| Document extract |
-------------------------

I want to look at several other aspects of Christ's statement in Matthew as I thought about what God has done for you and me in creating the marriage relationship. We are all familiar with the passages in Ephesians where Paul talks about Christians being the Bride of Christ...

"Now as the church submits to Christ, so also wives should submit to their husbands in everything. Husbands, love your wives, just as Christ loved the church and gave himself up for her to make her holy, cleansing her by the washing with water through the word, and to present her to himself as a radiant church, without stain or wrinkle or any other blemish, but holy and blameless. "For this reason a man will leave his father and mother and be united to his wife, and the two will become one flesh." This is a profound mystery--but I am talking about Christ and the church." Ephesians 5:24-27, 31-32

In Christ as in marriage, we are joined together as one for there is unity in the Body of Christ. Paul speaks again to this in Ephesians...

-------------------------

| Stored data |
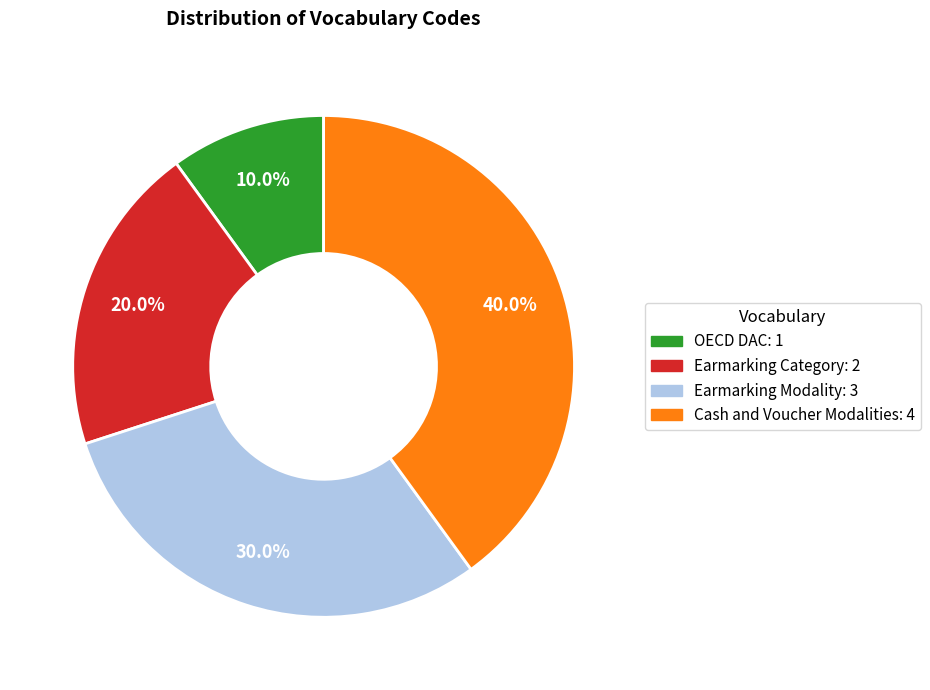

Approximately how many times larger is the value at OECD DAC compared to Earmarking Category?

0.5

-------------------------

| What you need to do |
1. In the reflection on marriage, whom does the quoted Ephesians passage say Paul is talking about when he calls it a profound mystery?
2. From the reflection on marriage, extract the part that opens with the words containing "I want to look" and closes with "Bride of Christ...".
The material has nothing to do with the reflection on marriage.

| Results for the exercise |
1. Christ and the church.

2.
I want to look at several other aspects of Christ's statement in Matthew as I thought about what God has done for you and me in creating the marriage relationship. We are all familiar with the passages in Ephesians where Paul talks about Christians being the Bride of Christ...